Леня Васьковский приехал на льняное поле раньше нас. Он уже объяснял женщинам, которые стояли поближе, что правление решило уважить льноводов: кто вытеребит по гектару льна — вдобавок к обязательной оплате, как поощрение, получит еще пятнадцать рублей. Женщины почему-то были недовольны и уже чуть ли не ругались с агрономом.
— Попробовали бы вы сами его драть, лен этот. Прежде чем на правлении решение принимать, потеребили бы немного сами. А мы б у вас поучились, как это гектар такого льна вытеребить, — кричала Журавская.
— А то его, лен этот, тянешь-тянешь — аккурат как из смолы все равно, — поддержала ее Кравченка.
— Конечно, это труднее, чем сено убирать, — отозвался Васьковский, растирая в руке коробочку с семенами. — А там, случалось, под стогом целый день пролежат и по четыре рубля получат. Тогда было хорошо вам.
— Кто это под стогом лежал? А вы видели, что мы под стогом лежали? — снова наступала Журавская.
— Так а кто же тогда сено все вам убрал, если мы под стогом лежали? — снова поддержала ее Кравченка.
— Техника, — помог агроному Шарай и снова, как всегда, улыбнулся.
Бригадир, видимо, тут же пожалел, что ввязался в разговор: женщины оставили в покое агронома и накинулись на него.
— А ты лучше помолчал бы, — пошла на него Журавская.
— Ты лучше скажи, почему твоя жена лен не теребит? — спросила Кравченка.
— Больная, говоришь? Справка у нее есть, говоришь? — снова кричала Журавская. — А мы что, здоровые, по-твоему, чтобы рвать этот лен? Погляди вон, руки какие у нас.

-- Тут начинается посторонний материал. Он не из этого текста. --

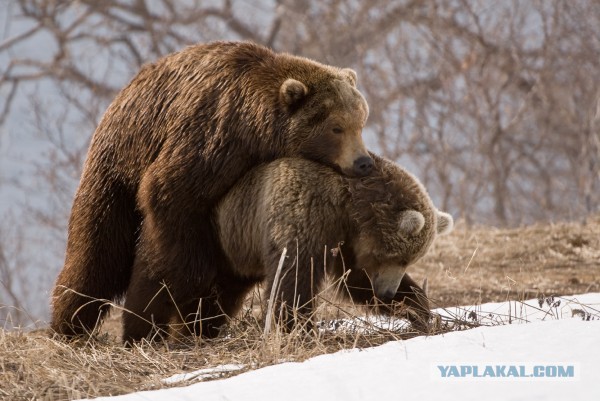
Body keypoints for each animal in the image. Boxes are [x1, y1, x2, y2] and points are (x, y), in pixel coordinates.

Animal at [51, 39, 372, 340]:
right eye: (336, 127)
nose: (363, 162)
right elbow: (171, 202)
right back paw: (71, 324)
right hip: (118, 167)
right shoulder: (212, 140)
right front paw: (178, 297)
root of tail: (123, 93)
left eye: (360, 122)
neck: (258, 131)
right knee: (99, 252)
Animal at [213, 153, 452, 332]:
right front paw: (294, 326)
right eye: (400, 258)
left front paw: (417, 308)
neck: (349, 206)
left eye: (410, 261)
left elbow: (355, 278)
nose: (388, 293)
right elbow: (296, 271)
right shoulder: (307, 208)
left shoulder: (347, 242)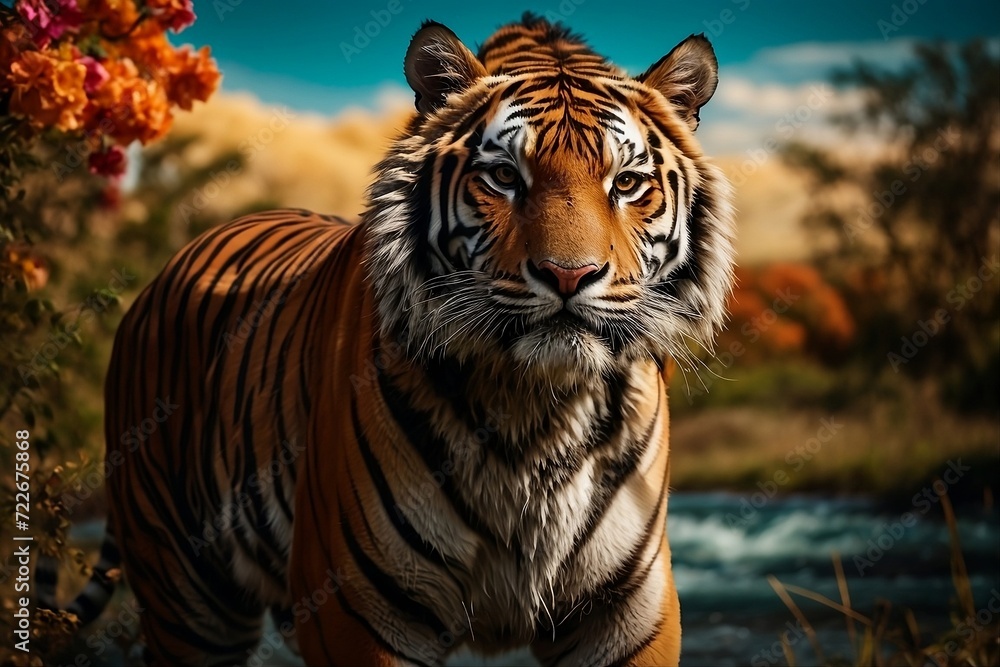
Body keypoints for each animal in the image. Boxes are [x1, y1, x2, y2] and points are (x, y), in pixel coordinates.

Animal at [40, 13, 735, 667]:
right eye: (505, 177)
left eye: (627, 184)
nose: (570, 275)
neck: (537, 408)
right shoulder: (359, 613)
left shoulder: (625, 614)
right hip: (187, 596)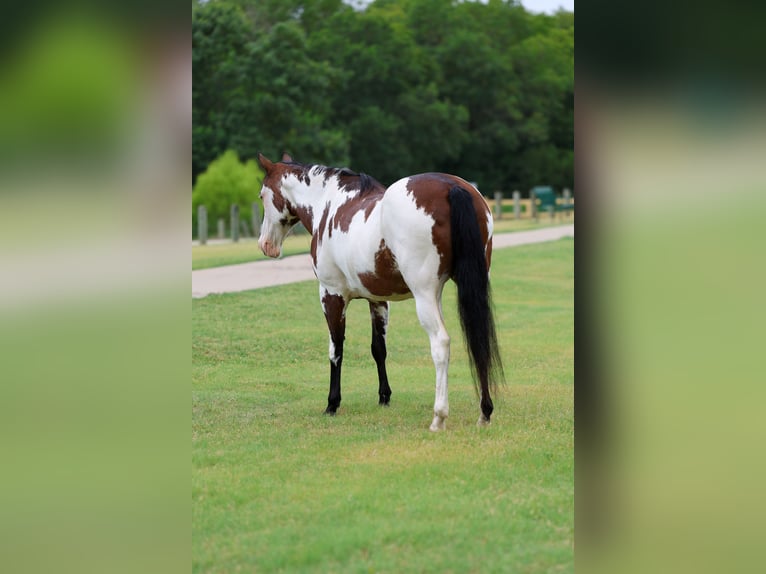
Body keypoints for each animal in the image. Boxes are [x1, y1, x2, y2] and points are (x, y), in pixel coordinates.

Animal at [256, 153, 503, 431]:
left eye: (262, 195)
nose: (266, 245)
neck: (330, 204)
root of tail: (451, 187)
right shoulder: (378, 300)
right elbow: (379, 348)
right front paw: (384, 396)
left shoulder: (331, 295)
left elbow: (336, 350)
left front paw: (332, 403)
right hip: (473, 287)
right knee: (480, 340)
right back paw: (485, 412)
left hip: (425, 295)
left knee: (441, 343)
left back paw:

Женщины кричали уже на все поле. Перестали работать, выпрямились и начали переговариваться их соседки на своих полосках — не только на ближних, но и на дальних. Они прислушивались и все хотели разобраться, почему так раскричались подруги. В этой ситуации нам ничего другого не оставалось делать, как пожелать спорой работы крикливым льноводкам и распрощаться. Пока шли к машине, женщины все еще наперебой говорили, кричали, но понемногу брались за работу.
Потому как-то очень тихо и спокойно, казалось, было на другом льняном участке — в Кобыляках, где быстро бегал и негромко рокотал трактор, легко таская за собой льнокомбайн. Агрегат Ивана Казакевича очень красиво теребил и ровненько — залюбуешься! — стелил лен на льнище.
— Смотрите, Шарай, и без крика, а так чисто и ладно теребит, — заметил ты.
— Жаль только, что сняли приспособление, которое головки обрезает.
— А где же мы их, те головки, сушить будем? Нет у нас, сами видите, Шарай, ворохосушилки. На будущий год — кровь из носу, а построим.